Part of this package of measures also includes significant relief in short-time working allowances. Specifically, the law provides for the following temporary measures, which the federal government has implemented by statutory ordinance published on 27 March 2020:
- Until now, short-time working allowances required at least one third of the workers employed in the company to be affected by a loss of earnings. This threshold has been lowered to 10%.
- Deviating from pre-crisis laws, the use of negative working-time balances to avoid short-time work can be partially or completely waived.
- Social security contributions for employees who are receiving short-time working allowances can be partially or fully reimbursed. Previously, an employer had to bear the costs of these contributions alone, assuming the shares for both employees and the employer.

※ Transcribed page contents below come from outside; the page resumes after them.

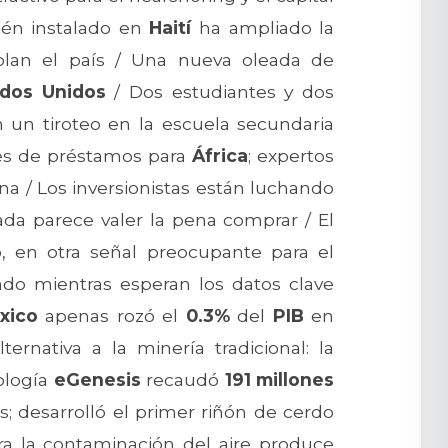
cién instalado en
Haití
ha ampliado la
solan el país / Una nueva oleada de
ados Unidos
/ Dos estudiantes y dos
 un tiroteo en la escuela secundaria
es de préstamos para
África
; expertos
a / Los inversionistas están luchando
da parece valer la pena comprar / El
, en otra señal preocupante para el
ndo mientras esperan los datos clave
xico
apenas rozó el
0.3%
del
PIB
en
rnativa a la minería tradicional: la
nología
eGenesis
recaudó
191 millones
 desarrolló el primer riñón de cerdo
a la contaminación del aire produce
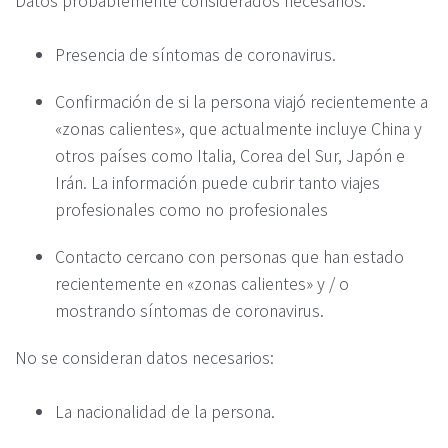
Datos probablemente considerados necesarios:
Presencia de síntomas de coronavirus.
Confirmación de si la persona viajó recientemente a
«zonas calientes», que actualmente incluye China y
otros países como Italia, Corea del Sur, Japón e
Irán. La información puede cubrir tanto viajes
profesionales como no profesionales
Contacto cercano con personas que han estado
recientemente en «zonas calientes» y / o
mostrando síntomas de coronavirus.
No se consideran datos necesarios:
La nacionalidad de la persona.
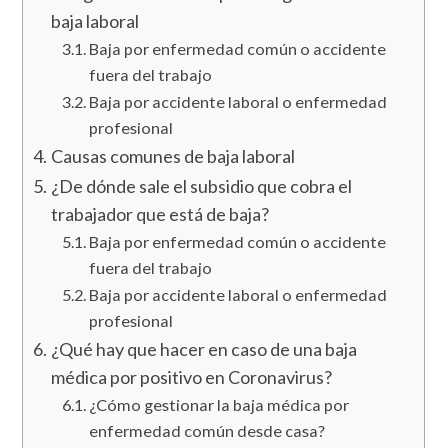
baja laboral
Baja por enfermedad común o accidente
fuera del trabajo
Baja por accidente laboral o enfermedad
profesional
Causas comunes de baja laboral
¿De dónde sale el subsidio que cobra el
trabajador que está de baja?
Baja por enfermedad común o accidente
fuera del trabajo
Baja por accidente laboral o enfermedad
profesional
¿Qué hay que hacer en caso de una baja
médica por positivo en Coronavirus?
¿Cómo gestionar la baja médica por
enfermedad común desde casa?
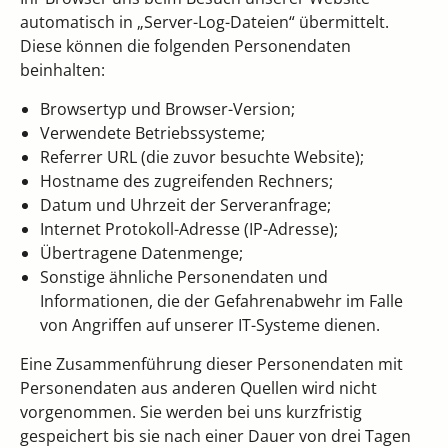
automatisch in „Server-Log-Dateien“ übermittelt.
Diese können die folgenden Personendaten
beinhalten:
Browsertyp und Browser-Version;
Verwendete Betriebssysteme;
Referrer URL (die zuvor besuchte Website);
Hostname des zugreifenden Rechners;
Datum und Uhrzeit der Serveranfrage;
Internet Protokoll-Adresse (IP-Adresse);
Übertragene Datenmenge;
Sonstige ähnliche Personendaten und
Informationen, die der Gefahrenabwehr im Falle
von Angriffen auf unserer IT-Systeme dienen.
Eine Zusammenführung dieser Personendaten mit
Personendaten aus anderen Quellen wird nicht
vorgenommen. Sie werden bei uns kurzfristig
gespeichert bis sie nach einer Dauer von drei Tagen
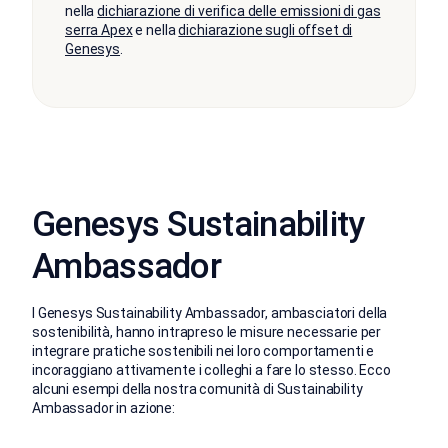
nella
dichiarazione di verifica delle emissioni di gas
serra Apex
e nella
dichiarazione sugli offset di
Genesys
.
Genesys Sustainability
Ambassador
I Genesys Sustainability Ambassador, ambasciatori della
sostenibilità, hanno intrapreso le misure necessarie per
integrare pratiche sostenibili nei loro comportamenti e
incoraggiano attivamente i colleghi a fare lo stesso. Ecco
alcuni esempi della nostra comunità di Sustainability
Ambassador in azione:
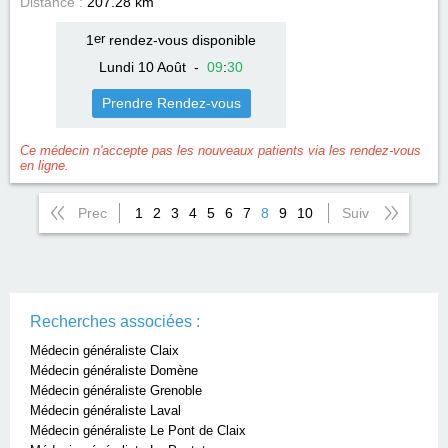
Distance :
207.28 km
1
er
rendez-vous disponible
Lundi 10 Août
-
09
:
30
Prendre Rendez-vous
Ce médecin n'accepte pas les nouveaux patients via les rendez-vous
en ligne.
Prec
1
2
3
4
5
6
7
8
9
10
Suiv
Recherches associées :
Médecin généraliste Claix
Médecin généraliste Domène
Médecin généraliste Grenoble
Médecin généraliste Laval
Médecin généraliste Le Pont de Claix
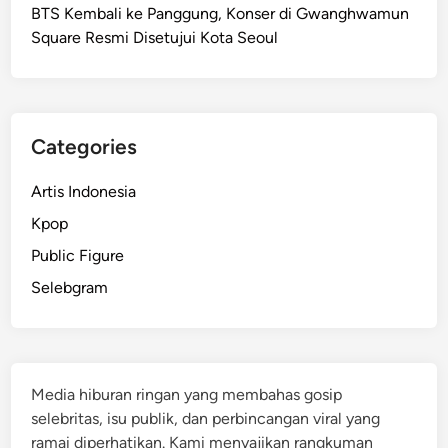
BTS Kembali ke Panggung, Konser di Gwanghwamun
Square Resmi Disetujui Kota Seoul
Categories
Artis Indonesia
Kpop
Public Figure
Selebgram
Media hiburan ringan yang membahas gosip
selebritas, isu publik, dan perbincangan viral yang
ramai diperhatikan. Kami menyajikan rangkuman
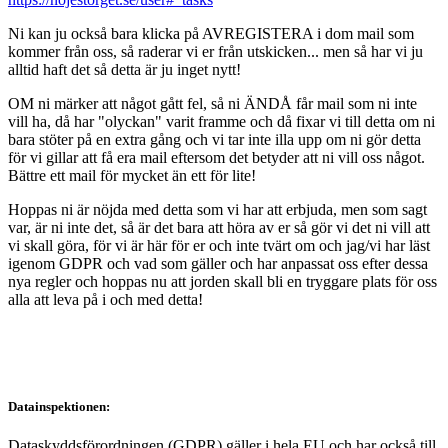
Ni kan ju också bara klicka på AVREGISTERA i dom mail som
kommer från oss, så raderar vi er från utskicken... men så har vi ju
alltid haft det så detta är ju inget nytt!
OM ni märker att något gått fel, så ni ÄNDÅ får mail som ni inte
vill ha, då har "olyckan" varit framme och då fixar vi till detta om ni
bara stöter på en extra gång och vi tar inte illa upp om ni gör detta
för vi gillar att få era mail eftersom det betyder att ni vill oss något.
Bättre ett mail för mycket än ett för lite!
Hoppas ni är nöjda med detta som vi har att erbjuda, men som sagt
var, är ni inte det, så är det bara att höra av er så gör vi det ni vill att
vi skall göra, för vi är här för er och inte tvärt om och jag/vi har läst
igenom GDPR och vad som gäller och har anpassat oss efter dessa
nya regler och hoppas nu att jorden skall bli en tryggare plats för oss
alla att leva på i och med detta!
Datainspektionen:
Dataskyddsförordningen (GDPR) gäller i hela EU och har också till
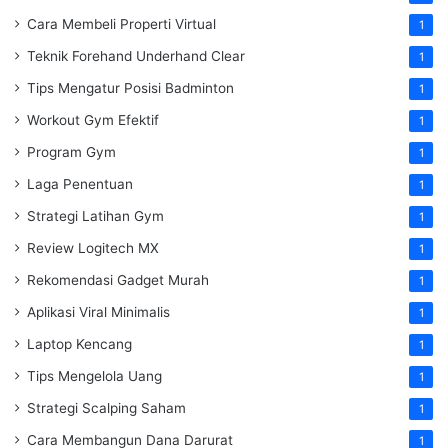
Cara Membeli Properti Virtual
1
Teknik Forehand Underhand Clear
1
Tips Mengatur Posisi Badminton
1
Workout Gym Efektif
1
Program Gym
1
Laga Penentuan
1
Strategi Latihan Gym
1
Review Logitech MX
1
Rekomendasi Gadget Murah
1
Aplikasi Viral Minimalis
1
Laptop Kencang
1
Tips Mengelola Uang
1
Strategi Scalping Saham
1
Cara Membangun Dana Darurat
1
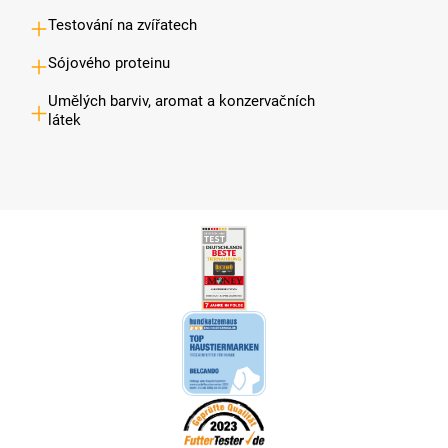
Testování na zvířatech
Sójového proteinu
Umělých barviv, aromat a konzervačních
látek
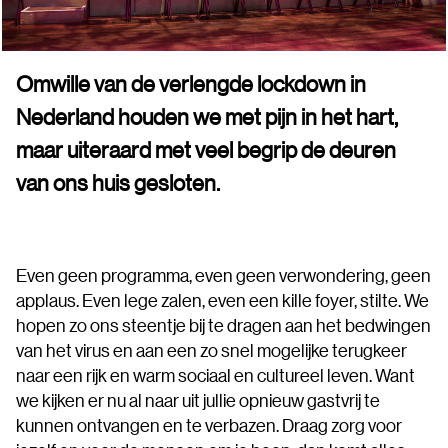
Omwille van de verlengde lockdown in
Nederland houden we met pijn in het hart,
maar uiteraard met veel begrip de deuren
van ons huis gesloten.
Even geen programma, even geen verwondering, geen
applaus. Even lege zalen, even een kille foyer, stilte. We
hopen zo ons steentje bij te dragen aan het bedwingen
van het virus en aan een zo snel mogelijke terugkeer
naar een rijk en warm sociaal en cultureel leven. Want
we kijken er nu al naar uit jullie opnieuw gastvrij te
kunnen ontvangen en te verbazen. Draag zorg voor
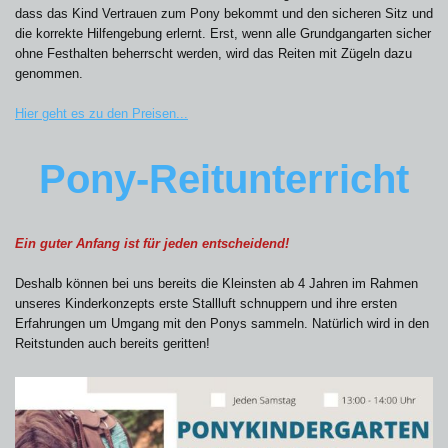
dass das Kind Vertrauen zum Pony bekommt und den sicheren Sitz und
die korrekte Hilfengebung erlernt. Erst, wenn alle Grundgangarten sicher
ohne Festhalten beherrscht werden, wird das Reiten mit Zügeln dazu
genommen.
Hier geht es zu den Preisen...
Pony-Reitunterricht
Ein guter Anfang ist für jeden entscheidend!
Deshalb können bei uns bereits die Kleinsten ab 4 Jahren im Rahmen
unseres Kinderkonzepts erste Stallluft schnuppern und ihre ersten
Erfahrungen um Umgang mit den Ponys sammeln. Natürlich wird in den
Reitstunden auch bereits geritten!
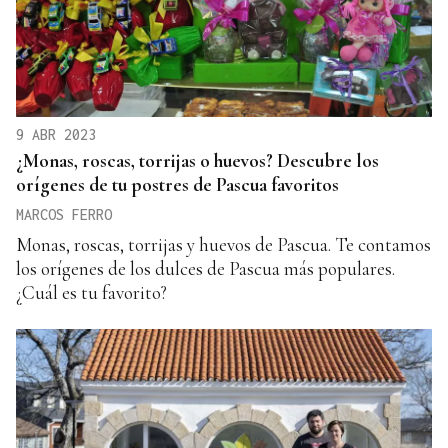
9 ABR 2023
¿Monas, roscas, torrijas o huevos? Descubre los
orígenes de tu postres de Pascua favoritos
MARCOS FERRO
Monas, roscas, torrijas y huevos de Pascua. Te contamos
los orígenes de los dulces de Pascua más populares.
¿Cuál es tu favorito?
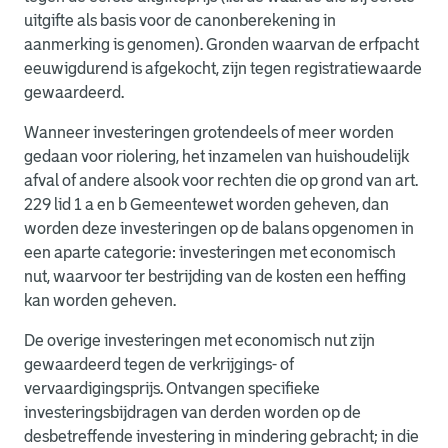
uitgifte als basis voor de canonberekening in
aanmerking is genomen). Gronden waarvan de erfpacht
eeuwigdurend is afgekocht, zijn tegen registratiewaarde
gewaardeerd.
Wanneer investeringen grotendeels of meer worden
gedaan voor riolering, het inzamelen van huishoudelijk
afval of andere alsook voor rechten die op grond van art.
229 lid 1 a en b Gemeentewet worden geheven, dan
worden deze investeringen op de balans opgenomen in
een aparte categorie: investeringen met economisch
nut, waarvoor ter bestrijding van de kosten een heffing
kan worden geheven.
De overige investeringen met economisch nut zijn
gewaardeerd tegen de verkrijgings- of
vervaardigingsprijs. Ontvangen specifieke
investeringsbijdragen van derden worden op de
desbetreffende investering in mindering gebracht; in die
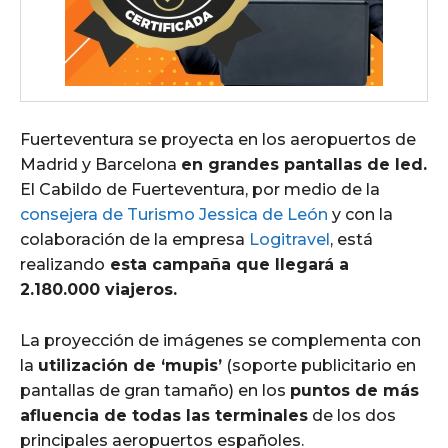
Fuerteventura se proyecta en los aeropuertos de
Madrid y Barcelona
en grandes pantallas de led.
El Cabildo de Fuerteventura, por medio de la
consejera de Turismo Jessica de León
y con la
colaboración de la empresa
Logitravel
, está
realizando
esta campaña que llegará a
2.180.000 viajeros.
La proyección de imágenes se complementa con
la
utilización de ‘mupis’
(soporte publicitario en
pantallas de gran tamaño) en los
puntos de más
afluencia de todas las terminales
de los dos
principales aeropuertos españoles.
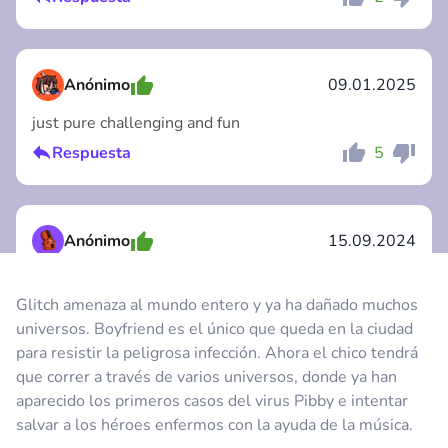
Comentario
Cancelar
Anónimo
09.01.2025
just pure challenging and fun
Respuesta
5
Comentario
Cancelar
Anónimo
15.09.2024
this the best game i ever raged on!!!! :)
Glitch amenaza al mundo entero y ya ha dañado muchos
Respuesta
14
universos. Boyfriend es el único que queda en la ciudad
Comentario
Cancelar
para resistir la peligrosa infección. Ahora el chico tendrá
que correr a través de varios universos, donde ya han
Anónimo
02.10.2024
aparecido los primeros casos del virus Pibby e intentar
salvar a los héroes enfermos con la ayuda de la música.
hardfun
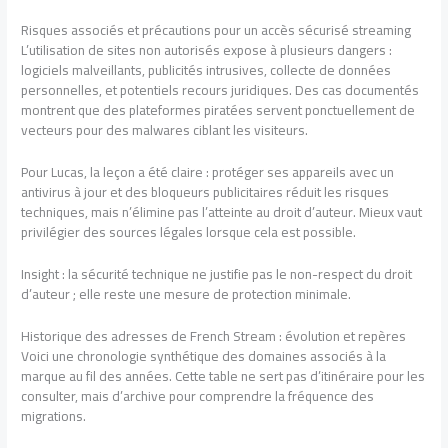
Risques associés et précautions pour un accès sécurisé streaming
L’utilisation de sites non autorisés expose à plusieurs dangers :
logiciels malveillants, publicités intrusives, collecte de données
personnelles, et potentiels recours juridiques. Des cas documentés
montrent que des plateformes piratées servent ponctuellement de
vecteurs pour des malwares ciblant les visiteurs.
Pour Lucas, la leçon a été claire : protéger ses appareils avec un
antivirus à jour et des bloqueurs publicitaires réduit les risques
techniques, mais n’élimine pas l’atteinte au droit d’auteur. Mieux vaut
privilégier des sources légales lorsque cela est possible.
Insight : la sécurité technique ne justifie pas le non-respect du droit
d’auteur ; elle reste une mesure de protection minimale.
Historique des adresses de French Stream : évolution et repères
Voici une chronologie synthétique des domaines associés à la
marque au fil des années. Cette table ne sert pas d’itinéraire pour les
consulter, mais d’archive pour comprendre la fréquence des
migrations.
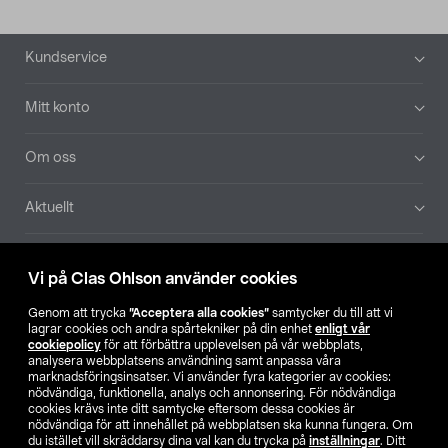
Sidfot
Kundservice
Mitt konto
Om oss
Aktuellt
Våra bolag
Vi på Clas Ohlson använder cookies
Hitta butik
Genom att trycka
”Acceptera alla cookies”
samtycker du till att vi
lagrar cookies och andra spårtekniker på din enhet
enligt vår
cookiepolicy
för att förbättra upplevelsen på vår webbplats,
SE
NO
FI
analysera webbplatsens användning samt anpassa våra
marknadsföringsinsatser. Vi använder fyra kategorier av cookies:
nödvändiga, funktionella, analys och annonsering. För nödvändiga
cookies krävs inte ditt samtycke eftersom dessa cookies är
nödvändiga för att innehållet på webbplatsen ska kunna fungera. Om
du istället vill skräddarsy dina val kan du trycka på
inställningar
. Ditt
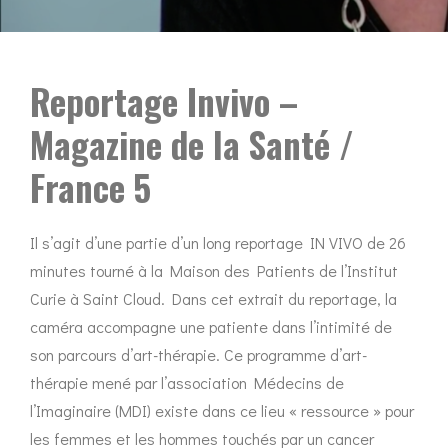
Reportage Invivo –
Magazine de la Santé /
France 5
Il s’agit d’une partie d’un long reportage IN VIVO de 26
minutes tourné à la Maison des Patients de l’Institut
Curie à Saint Cloud. Dans cet extrait du reportage, la
caméra accompagne une patiente dans l’intimité de
son parcours d’art-thérapie. Ce programme d’art-
thérapie mené par l’association Médecins de
l’Imaginaire (MDI) existe dans ce lieu « ressource » pour
les femmes et les hommes touchés par un cancer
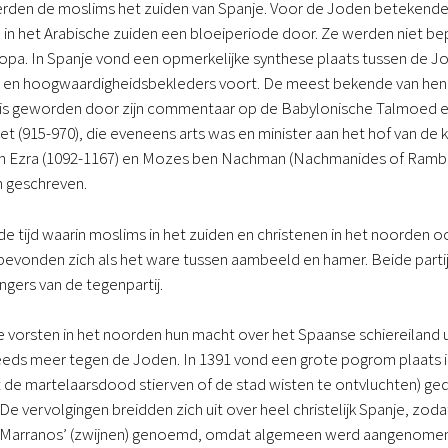
verden de moslims het zuiden van Spanje. Voor de Joden betekende d
n het Arabische zuiden een bloeiperiode door. Ze werden niet bepe
ropa. In Spanje vond een opmerkelijke synthese plaats tussen de Jo
en hoogwaardigheidsbekleders voort. De meest bekende van hen wa
 is geworden door zijn commentaar op de Babylonische Talmoed en 
et (915-970), die eveneens arts was en minister aan het hof van de 
n Ezra (1092-1167) en Mozes ben Nachman (Nachmanides of Ramban
n geschreven.
e tijd waarin moslims in het zuiden en christenen in het noorden 
bevonden zich als het ware tussen aambeeld en hamer. Beide parti
ngers van de tegenpartij.
ke vorsten in het noorden hun macht over het Spaanse schiereilan
steeds meer tegen de Joden. In 1391 vond een grote pogrom plaats
t de martelaarsdood stierven of de stad wisten te ontvluchten) ge
De vervolgingen breidden zich uit over heel christelijk Spanje, z
 ‘Marranos’ (zwijnen) genoemd, omdat algemeen werd aangenomen 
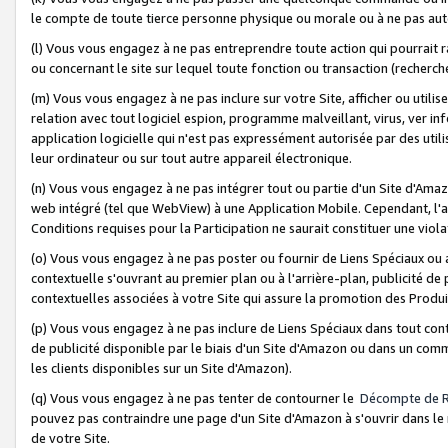
le compte de toute tierce personne physique ou morale ou à ne pas auto
(l) Vous vous engagez à ne pas entreprendre toute action qui pourrait 
ou concernant le site sur lequel toute fonction ou transaction (recher
(m) Vous vous engagez à ne pas inclure sur votre Site, afficher ou uti
relation avec tout logiciel espion, programme malveillant, virus, ver i
application logicielle qui n'est pas expressément autorisée par des uti
leur ordinateur ou sur tout autre appareil électronique.
(n) Vous vous engagez à ne pas intégrer tout ou partie d'un Site d'Amazo
web intégré (tel que WebView) à une Application Mobile. Cependant, l'a
Conditions requises pour la Participation ne saurait constituer une viol
(o) Vous vous engagez à ne pas poster ou fournir de Liens Spéciaux ou
contextuelle s'ouvrant au premier plan ou à l'arrière-plan, publicité de
contextuelles associées à votre Site qui assure la promotion des Produ
(p) Vous vous engagez à ne pas inclure de Liens Spéciaux dans tout con
de publicité disponible par le biais d'un Site d'Amazon ou dans un comm
les clients disponibles sur un Site d'Amazon).
(q) Vous vous engagez à ne pas tenter de contourner le
Décompte de 
pouvez pas contraindre une page d'un Site d'Amazon à s'ouvrir dans le n
de votre Site.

- Temporary agency workers (Leiharbeitnehmer) can also receive short-time working allowances.
Due to the crisis, short-time work should be prepared in good time
If companies want to introduce short-time work, they should start implementing it as soon as possible. For companies with works councils, co-determination rights pursuant to section 87 para. 1 No. 3 Works Constitution Act must be observed unless specific collective bargaining agreements apply.
In companies without works councils, short-time work can only be introduced if there is a corresponding provision in employment contracts or if employees agree individually. In many cases, the possibility of a dismissal with an option of altered conditions of employment will not be practicable, since implementation would come too late or lack social justification.
Notification of short-time working and submission of reimbursement claims
In addition, the employer must notify the responsible employment agency of the loss of work in writing. (Notification by fax or e-mail is sufficient; electronic notification via eServices is also possible).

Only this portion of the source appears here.